Life is constantly changing. Every. Single. Day. I realized that I haven't written or posted anything on here since early August! Wow, time really flies. A part of me is sorry that I haven't written on here in a while, but another part of me doesn't care for a few reasons. This website will always be here, social media will probably always be here (unless an apocalypse happens anytime soon). I wanted to spend more time in the moment, work on my personal and professional life for a hot second. I needed a break from all of it, so I took one. I needed to re-prioritize, so I did.
One of the main reasons I have been MIA is because I got a new full time job! Yay! I am working at Children's Hospital in their diet office and my time/energy has been shifted to a different focus. I feel bad because I have neglected my social media presence but I realized I had to take a step back to get a full perspective of what I wanted my life to look like and how I wanted to spend my time. I needed to focus on training for my new job, understanding my role and attempt to direct my energy towards my work day instead.

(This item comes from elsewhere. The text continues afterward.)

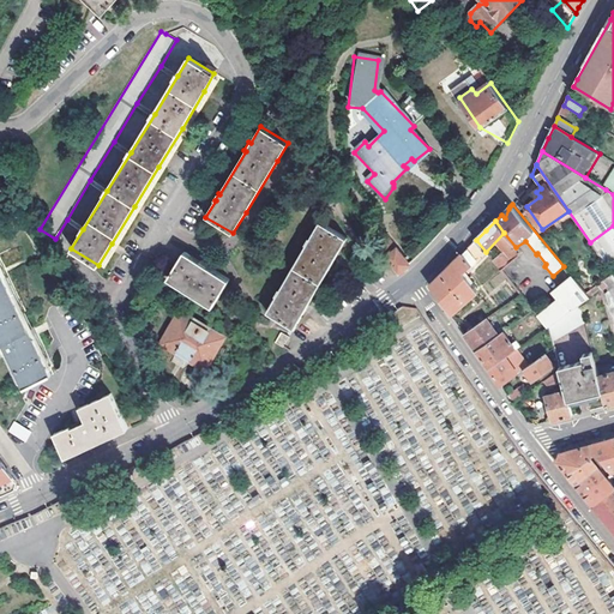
[(336,257),(348,238),(320,222),(311,238),(308,236),(305,244),(306,245),(281,288),(278,287),(275,294),(276,294),(265,311),(293,327),(306,306),(336,257)]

I had been applying for jobs but this job transition at the hospital ended up happening fast. I also new I wanted to cut back from personal training for several reasons. Just to clarify, I was personal training full time, and teaching group classes at Rise Nation and F45 Sloan's Lake before I started work at the hospital in August. I loved it! I loved my clients, planning my own schedule and working out at the gym when I had a break in between clients. I loved the gyms I worked at, and the other trainers there. A home gym is like a family for me, and I have always enjoyed spending time at the gyms I've previously worked at. But I needed a mental transition from fitness and I felt like I didn't have enough challenging nutrition work in my life. I was feeling bored on a daily basis and I went to bed every night feeling a little empty, wondering how I could better utilize my skills and make a larger impact.
The change has been good and I've been happier with the intellectual stimulation that the hospital brings. But change is hard sometimes. It was hard to say good bye to some of my clients, and the gym I had been training at for two years. But I think everything in life happens for a reason and I felt ready to move on. I new I had some work to get done in my personal life, in my relationship, my friendships and I had to care for myself a little bit more. I needed to transition in order to do this and the people that care about me understood and were happy for me to move on, so that was good. And I am in a better place now. I feel like I have more of a sense of purpose.
I am still working at F45 Sloan's Lake (right now just a few days per week) and I am teaching at Rise Nation one class per week. I have stepped back from blogging and tracking my fitness because I needed a break. I absolutely love everything fitness and nutrition related and I am so passionate about it. And I still want to make it my life goal to share how wonderful health is! But on occasion my head messes with me and my perception of health is altered. When you feel like you have eyes on you, sometimes you want to back up into a corner and hide, ya know? Also, after doing 5 fitness competitions I was a little tired of posting so many workouts. I was also so busy with the transition that I wasn't cooking in the kitchen as much and had little inspiration to create food at home because my job at the Hospital is mainly food service related.
So what's next? I have NO CLUE. But I am enjoying healthcare and the hospital's mission and philosophy. I love working with kids and their families at the Hospital. Maybe I should do a blog post on my job there? But aside from my full time job, I have so many things that I want to do though, so many goals I want to achieve. I am so inspired! I have to remind myself that I am only 26, I have so much time! Nothing is rushed, and nothing happens overnight.